For twenty years he led his pony-mounted armies on a whirlwind of rape and slaughter unmatched before or since. By some estimates he killed 35 million people. Over two decades, that’s one person every twenty seconds. He hardly had time for lunch.

Northern China is thought to have lost about three- quarters of its population. Some historians estimate he massacred so many Persians that Iran’s population did not reach its pre-Mongol levels again until the mid-20th century.

His army was the most efficient war machine ever assembled at that time, a juggernaut that swept all before it. Genghis was a master innovator; the Tatars were not just bad tempered bikies on ponies. They had four-wheeled mobile shields and bomb hurlers and Genghis himself was utterly ruthless. Another of his innovations was to use captured soldiers as slave-labor or cannon fodder. He would push local prisoners ahead of his army, knowing that their friends on the other side would be hesitant to murder their own.

After his Golden Horde sacked Beijing in 1214, a foreign ambassador reported that the bones of the dead were piled so high that they were the size of mountains; the soil, he said, was greasy with human fat.

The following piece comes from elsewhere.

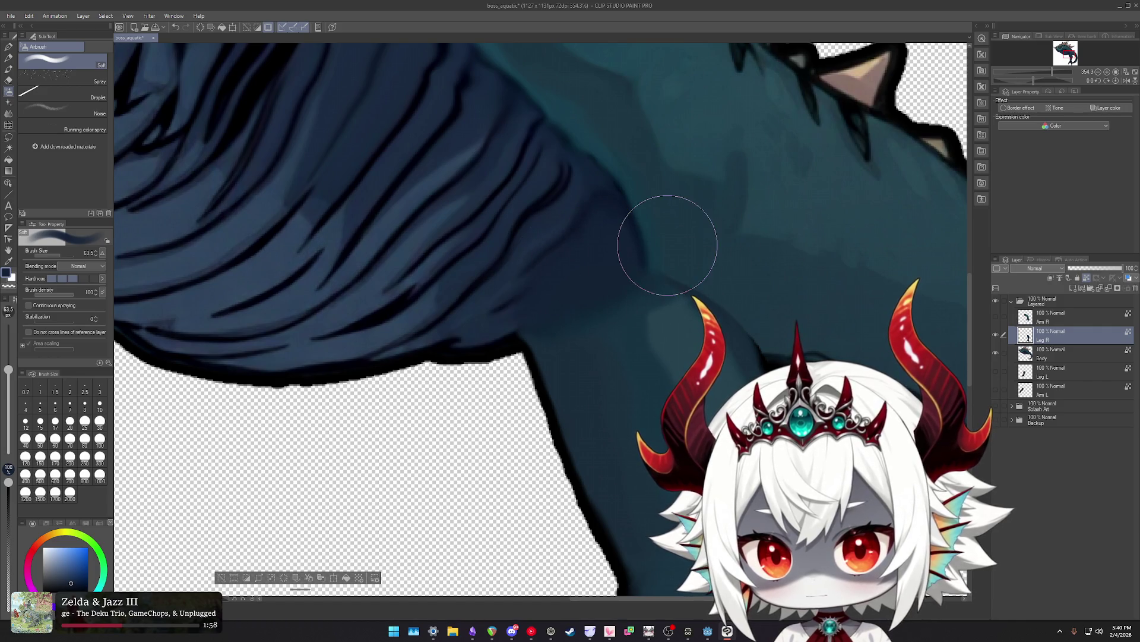
{"action": "scroll", "coordinate": [656, 254], "scroll_direction": "down", "scroll_amount": 5}
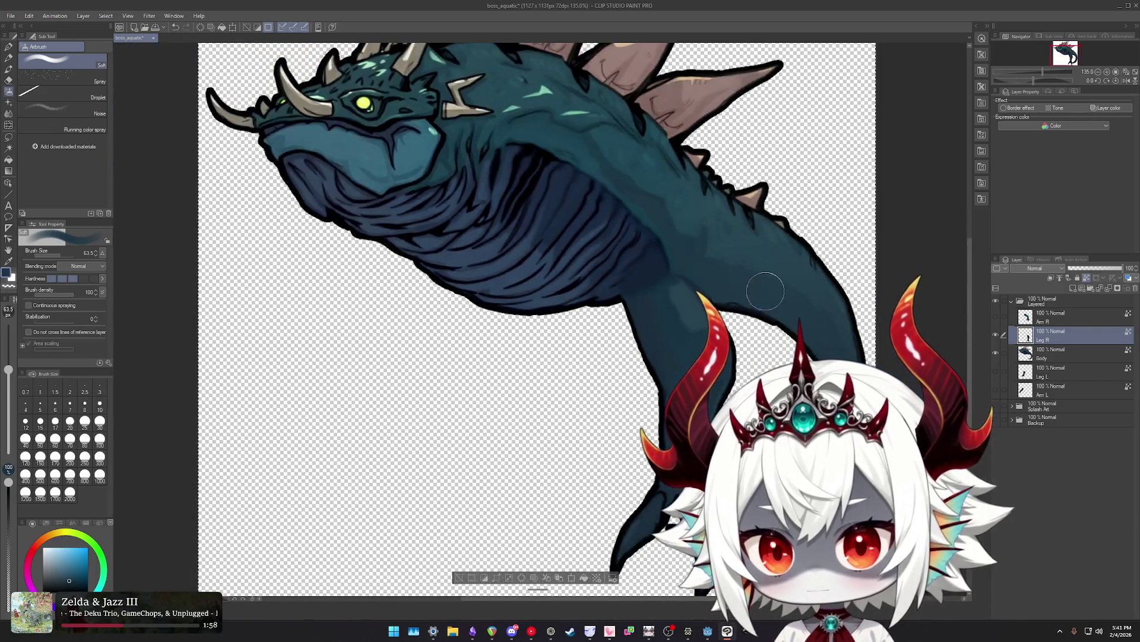
{"action": "scroll", "coordinate": [765, 291], "scroll_direction": "down", "scroll_amount": 2}
{"action": "scroll", "coordinate": [653, 268], "scroll_direction": "up", "scroll_amount": 2}
{"action": "scroll", "coordinate": [636, 261], "scroll_direction": "up", "scroll_amount": 2}
{"action": "scroll", "coordinate": [627, 260], "scroll_direction": "up", "scroll_amount": 2}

Genghis Khan’s empire at the time of his death. Lots of land and no chance of overcrowding.

Merv in Persia was regarded as the greatest seat of learning in all Asia. Genghis razed it to the ground, overseeing one of the greatest genocides in history. He spared just 400 artisans, who he sent back to his capital to work on Qaraqorum, his capital. Everyone else was killed. It took the survivors two weeks just to count the bodies.

In Russia he conquered an army four times the size of his own. Their leader, Prince Romanovitch of Kiev, along with his generals, were tied up and laid flat; he then built a wooden platform on top of them for himself and his officers to sit on while they divided the spoils. The Prince and his officers were crushed to death or suffocated underneath them.

He once even diverted a river to erase a rival emperor’s birthplace from the map. No act of spite or sadism was too much trouble.

But Genghis wasn’t all bad; he was just drawn that way. He is also credited with bringing the Silk Road under one political administration which allowed trade as well as cultural exchange between the East and West. He was tolerant of all religions. He instituted a system of meritocracy in his government at a time when the West was still largely feudal.

He was also lover as much as he was a fighter.

In 2007 researchers from the Russian Academy of Sciences analyzed tissue samples from those areas approximating Genghis’ ancient empire. They found an identical Y-chromosomal lineage is present in about 8% of the men. (That’s half of one per cent of the world’s population!)

Apparently this spread is inconsistent with the theory of genetic drift, and the most likely scenario is that all these people are male line descendants of the Manslayer. In Mongolia alone as many as 200,000 of the country’s 2 million people could be mini Manslayers. (Better start checking your family tree right now. Perhaps you could claim back a part of China.)

It is calculated that Genghis Khan now has around 16 million male descendants across Asia and the Middle East. In fact it could be argued that he almost made genocide a self sustainable industry. For every two people he killed, he created one.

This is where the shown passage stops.